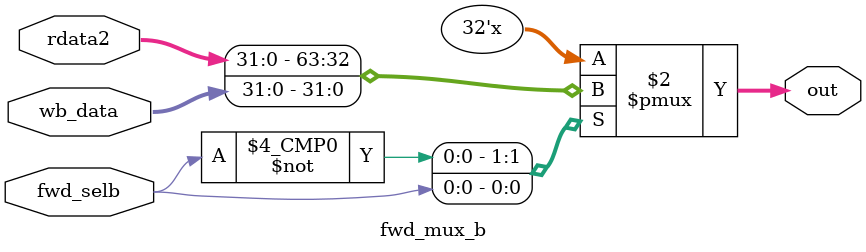
<source format=sv>
module fwd_mux_b
(
    input  logic [31:0] rdata2,      
    input  logic [31:0] wb_data,  
    input  logic        fwd_selb,          
    output logic [31:0] out
);

    always_comb begin
        case (fwd_selb)
            1'b0: out = rdata2; // No forwarding
            1'b1: out = wb_data; // forwarding
            default: out = rdata2;
        endcase
    end
    
endmodule
</source>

INSTRUCTION:
Each line above that contains "input" must be copied out.

OUTPUT OF THE TASK:
    input  logic [31:0] rdata2,      
    input  logic [31:0] wb_data,  
    input  logic        fwd_selb,          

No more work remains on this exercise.